W ostatni weekend w Hiszpanii polemikę wywołał twitterowy wpis minister edukacji Isabel Celaa, w którym broniła deprawowania dzieci w szkołach podstawowych pod pretekstem wprowadzenia do szkół podstawowych edukacji seksualnej. Według niej zajmowanie się w szkole seksem „to elementarne prawo nieletnich w ramach edukacji dotyczącej zdrowia”.
Wywodząca się z rządzącej Hiszpańskiej Socjalistycznej Partii Robotniczej PSOE Celaa grozi, że to prawo „będzie bronione przed wszelkim wetem rodzicielskim”, a jedynym interesem, który powinien przeważać jest dobro nieletnich. Tak jak je lewaczka definiuje. Według socjalistki rodzice nie maja więc nic do powiedzenia w sprawie dotyczącej tak delikatnej i intymnej sfery. O tym jak ta sfera życia będzie pokazywana ich dzieciom mają decydowac urzędnicy i partyjni działacze.
Ostatecznie przyjęte pod koniec grudnia 2020 roku i obowiązujące od 19 stycznia nowe prawo oświatowe zwane też „prawem Celaa” dopuszcza deprawowanie dzieci poprzez m.in. wprowadzenie tzw. edukacji seksualnej w szkołach podstawowych.
Jednym z głównych zarzutów przeciwników nowej ustawy jest ograniczenie wpływu rodziców na program nauki pobierany przez ich dzieci, a także zwiększenie praw rządów wspólnot autonomicznych na edukację.
W czwartek parlamentarna komisja edukacji przyjęła na wniosek lewackiej, a w praktyce komunistycznej partii Podemos propozycję ustawy mającej zobowiązać rząd do opracowania programu edukacji zdrowotnej, w tym seksualnej. Inicjatywę poparło socjalistyczne PSOE i kolejna lewicowa partia Mas Pais. Przedstawiciele tych ugrupowań wezwali również koalicyjny gabinet PSOE – Podemos do współpracy z rządami regionalnymi w celu wprowadzenia edukacji seksualnej do szkół.
Opozycyjna prawicowa partia Vox w dokumencie „100 propozycji dla Hiszpanii” opowiedziała się za prawem rodziców do niewyrażania zgody na zajęcia szkolne wprowadzające nauczanie „wartości etycznych, społecznych, obywatelskich, moralnych i seksualnych” – tzw. PIN rodzicielski. Ugrupowanie uzasadnia, że rodzice powinni mieć wpływ na kierunek edukacji swoich dzieci zgodnie ze swoimi wartościami moralnymi, a państwo „nie powinno indoktrynować dzieci przeciwko przekonaniom filozoficznym i religijnym rodziców”.
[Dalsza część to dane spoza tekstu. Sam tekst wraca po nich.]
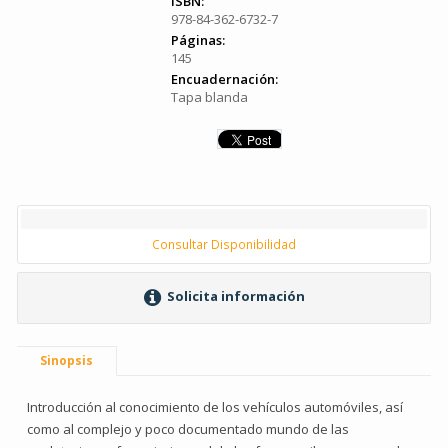
ISBN:
978-84-362-6732-7
Páginas:
145
Encuadernación:
Tapa blanda
Consultar Disponibilidad
Solicita información
Sinopsis
Introducción al conocimiento de los vehículos automóviles, así
como al complejo y poco documentado mundo de las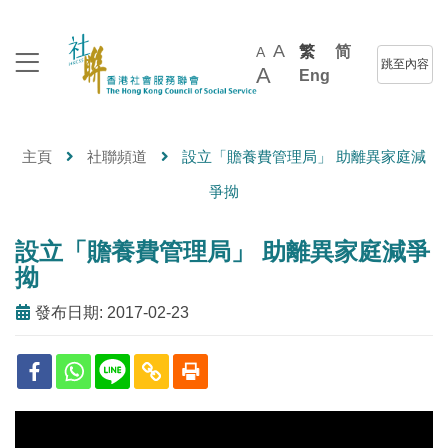
A
繁
简
A
跳至內容
A
Eng
主頁
社聯頻道
設立「贍養費管理局」 助離異家庭減
爭拗
設立「贍養費管理局」 助離異家庭減爭
拗
發布日期: 2017-02-23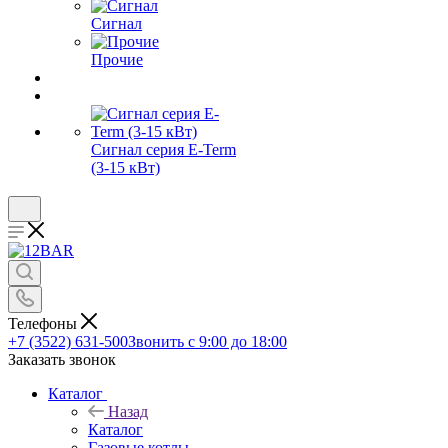
Сигнал
Прочие
Сигнал серия E-Term
(3-15 кВт)
Телефоны
+7 (3522) 631-500
Звонить с 9:00 до 18:00
Заказать звонок
Каталог
Назад
Каталог
Газовые котлы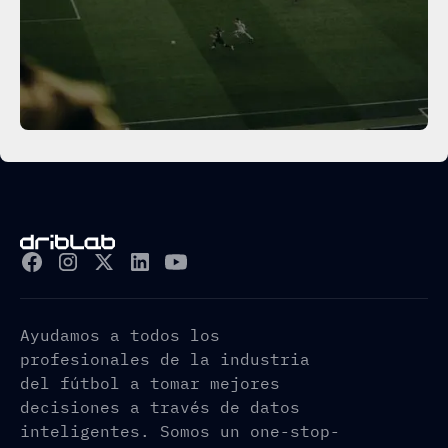
Ayudamos a todos los
profesionales de la industria
del fútbol a tomar mejores
decisiones a través de datos
inteligentes. Somos un one-stop-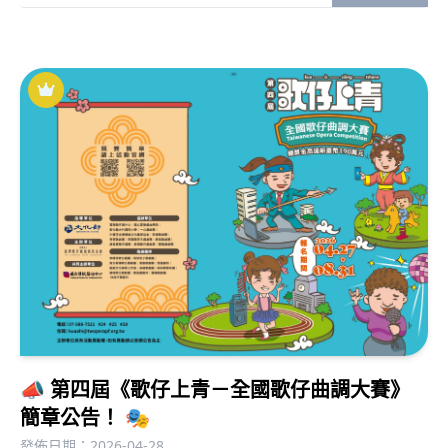
08/08（六）19:00-20:30佩儀歌劇團 《#鯊鹿兒！出發去
黑水溝》🌟花蓮日出大道F段（花蓮縣花蓮市民主里自由
街）08/29（六）19:00-20:30明華園星字戲劇團 《#石獅
子的眼淚》臺東南京路市民廣場（臺東縣臺東市民族里南
京路）09/13（日）19:00-20:30一心戲劇團 《白雪公主奇
遇糖果屋》🌟新北三峽國小操場（新北市三峽區永舘里中
山路16號）10/04（日）19:00-20:30唐美雲歌仔戲團 《收
妖日記：愛嚇人的黑嚕嚕》 🌟新竹新瓦屋客家文化保存區
（新竹縣竹北市文興路一段123號） 10/10（六）19:00-
20:30明華園天字戲劇團 《旺來神》🌟屏東縣立體育館前
草皮（屏東縣屏東市公園里勝利路9號）標示🌟場次除演
出外，16:00-19:00 亦有藝術體驗活動
▁▁▁▁▁▁▁▁▁▁▁▁▁▁▁▁▁▁▁▁▁​指導單位
│文化部 ​ 主辦單位│財團法人臺灣歌仔戲推廣基金會 合辦
單位│宜蘭縣政府文化局、花蓮縣政府文化局、臺東市公
所、新竹縣政府文化局、屏東縣政府文化處（依場次順
📣 第四屆《歌仔上青－全國歌仔曲調大賽》
序）協辦單位│新北市三峽國小​※主承辦單位保有活動解釋
及異動權。
簡章公告！ 🎭
發佈日期：2026-04-28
Jednym z głównych powodów tych żądań jest sprzeciw wobec prowadzenia zajęć z edukacji seksualnej w szkołach przez zewnętrzne organizacje LGBT.
Jak wyjaśniała w sobotę na łamach dziennika „El Pais” sekretarz ds. równości związków zawodowych CCOO Belen de la Rosa takie zajęcia w regionie Madrytu odbywają się już od lat i „są sposobem na oddanie głosu osobom o odmiennej orientacji seksualnej”. Tak więc homoseksualiści lesbijki i zmiennopłciowcy nauczają w Hiszpanii małe dzieci o seksie.
Całkowite wprowadzenie w życie reformy pozwalającej na pełną seksindoktrynację dzieci potrwa trzy lata. Przeciwko nowym przepisom głosowały centroprawicowa Partia Ludowa, liberalna Ciudadanos i Vox.
Hiszpania pod rządami socjalistów i komunistów pogrąża się gospodarczej i społecznej katastrofie. Bezrobocie wśród młodych do 34-ego roku życia sięga 40 procent. W 2020 roku zanotowano największy spadek PKB od czasów wojny domowej, największy spośród wszystkich państw UE. Tymczasem komuniści i socjaliści powadzą kolejna ofensywę ideologiczną i światopoglądową. Zabrali się nawet za dzieci.